[Supplied entries Boundary: Start]
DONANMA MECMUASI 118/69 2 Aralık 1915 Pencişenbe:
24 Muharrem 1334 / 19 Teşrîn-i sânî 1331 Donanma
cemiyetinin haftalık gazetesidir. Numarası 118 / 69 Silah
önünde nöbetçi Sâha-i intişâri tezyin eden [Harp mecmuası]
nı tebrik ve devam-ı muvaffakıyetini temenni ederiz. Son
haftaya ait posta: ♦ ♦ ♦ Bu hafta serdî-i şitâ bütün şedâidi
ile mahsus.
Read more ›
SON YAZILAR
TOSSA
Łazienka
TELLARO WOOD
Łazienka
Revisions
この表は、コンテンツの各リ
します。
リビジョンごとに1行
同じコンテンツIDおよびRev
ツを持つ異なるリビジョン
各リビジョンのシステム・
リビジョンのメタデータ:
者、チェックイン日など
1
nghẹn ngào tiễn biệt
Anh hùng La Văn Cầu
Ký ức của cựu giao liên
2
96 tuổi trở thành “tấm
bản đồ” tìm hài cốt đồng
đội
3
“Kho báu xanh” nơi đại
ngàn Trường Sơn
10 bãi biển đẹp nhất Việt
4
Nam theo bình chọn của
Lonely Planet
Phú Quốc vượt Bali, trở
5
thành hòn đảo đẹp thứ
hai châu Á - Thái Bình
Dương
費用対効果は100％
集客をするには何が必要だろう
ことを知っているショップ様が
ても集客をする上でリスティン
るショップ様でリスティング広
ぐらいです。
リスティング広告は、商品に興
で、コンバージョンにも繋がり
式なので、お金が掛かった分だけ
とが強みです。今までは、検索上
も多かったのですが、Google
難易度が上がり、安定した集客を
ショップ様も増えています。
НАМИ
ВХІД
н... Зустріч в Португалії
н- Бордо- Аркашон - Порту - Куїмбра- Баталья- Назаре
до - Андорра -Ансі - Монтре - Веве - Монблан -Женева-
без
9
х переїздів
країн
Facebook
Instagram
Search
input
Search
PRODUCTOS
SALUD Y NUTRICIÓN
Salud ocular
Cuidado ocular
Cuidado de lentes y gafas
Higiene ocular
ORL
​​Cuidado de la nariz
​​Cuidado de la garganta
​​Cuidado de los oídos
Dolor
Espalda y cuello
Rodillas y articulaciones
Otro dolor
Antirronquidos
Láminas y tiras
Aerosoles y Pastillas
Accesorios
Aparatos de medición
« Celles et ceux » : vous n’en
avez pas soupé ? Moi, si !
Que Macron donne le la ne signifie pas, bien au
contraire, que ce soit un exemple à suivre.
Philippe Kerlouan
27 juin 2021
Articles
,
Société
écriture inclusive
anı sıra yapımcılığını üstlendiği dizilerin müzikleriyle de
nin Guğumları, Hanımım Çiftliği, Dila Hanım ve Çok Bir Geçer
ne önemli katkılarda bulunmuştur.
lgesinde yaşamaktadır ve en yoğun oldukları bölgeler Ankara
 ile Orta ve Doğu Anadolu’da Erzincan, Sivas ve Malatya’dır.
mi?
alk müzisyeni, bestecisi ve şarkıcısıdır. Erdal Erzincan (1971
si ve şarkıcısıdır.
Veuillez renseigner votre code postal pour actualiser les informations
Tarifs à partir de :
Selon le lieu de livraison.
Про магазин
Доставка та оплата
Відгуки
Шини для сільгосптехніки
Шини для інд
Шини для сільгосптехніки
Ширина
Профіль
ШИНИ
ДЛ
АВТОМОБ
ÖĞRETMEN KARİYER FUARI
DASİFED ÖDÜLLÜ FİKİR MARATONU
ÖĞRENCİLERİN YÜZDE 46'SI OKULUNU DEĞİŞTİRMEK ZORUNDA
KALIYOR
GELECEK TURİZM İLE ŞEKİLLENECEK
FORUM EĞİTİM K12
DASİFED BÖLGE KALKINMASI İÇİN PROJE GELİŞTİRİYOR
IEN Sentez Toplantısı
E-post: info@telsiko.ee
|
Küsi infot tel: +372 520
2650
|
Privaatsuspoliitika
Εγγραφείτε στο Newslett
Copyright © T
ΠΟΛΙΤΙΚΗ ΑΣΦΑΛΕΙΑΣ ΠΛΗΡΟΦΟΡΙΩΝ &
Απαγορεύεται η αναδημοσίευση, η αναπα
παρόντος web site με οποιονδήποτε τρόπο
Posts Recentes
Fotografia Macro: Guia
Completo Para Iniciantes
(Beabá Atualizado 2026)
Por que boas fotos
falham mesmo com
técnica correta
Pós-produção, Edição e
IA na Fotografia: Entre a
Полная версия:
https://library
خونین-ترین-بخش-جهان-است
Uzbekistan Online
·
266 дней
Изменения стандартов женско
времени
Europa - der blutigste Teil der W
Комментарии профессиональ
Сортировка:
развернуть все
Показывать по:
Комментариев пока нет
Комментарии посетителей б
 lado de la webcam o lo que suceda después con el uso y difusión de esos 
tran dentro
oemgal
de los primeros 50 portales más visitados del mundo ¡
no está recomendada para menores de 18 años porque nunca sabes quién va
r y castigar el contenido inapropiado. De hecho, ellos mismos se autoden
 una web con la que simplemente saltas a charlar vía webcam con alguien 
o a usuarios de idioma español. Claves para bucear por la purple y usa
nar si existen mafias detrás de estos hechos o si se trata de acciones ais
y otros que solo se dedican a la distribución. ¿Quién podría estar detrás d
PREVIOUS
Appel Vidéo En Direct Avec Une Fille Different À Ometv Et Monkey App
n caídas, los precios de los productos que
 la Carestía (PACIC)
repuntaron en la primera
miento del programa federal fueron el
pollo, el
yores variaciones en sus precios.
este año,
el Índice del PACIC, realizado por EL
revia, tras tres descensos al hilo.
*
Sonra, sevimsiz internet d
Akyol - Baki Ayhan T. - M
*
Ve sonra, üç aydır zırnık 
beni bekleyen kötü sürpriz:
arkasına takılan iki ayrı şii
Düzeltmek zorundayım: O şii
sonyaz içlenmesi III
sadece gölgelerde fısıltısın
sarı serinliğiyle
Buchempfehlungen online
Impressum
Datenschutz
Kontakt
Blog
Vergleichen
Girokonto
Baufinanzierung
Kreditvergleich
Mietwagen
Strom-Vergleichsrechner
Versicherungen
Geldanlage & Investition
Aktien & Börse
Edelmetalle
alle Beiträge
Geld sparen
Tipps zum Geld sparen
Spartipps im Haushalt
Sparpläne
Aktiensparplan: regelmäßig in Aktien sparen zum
[Supplied entries Boundary: End]
Task requirements. Locate and copy each line in the data above that includes the word "Aktien".

Written solution.
Aktien & Börse
Aktiensparplan: regelmäßig in Aktien sparen zum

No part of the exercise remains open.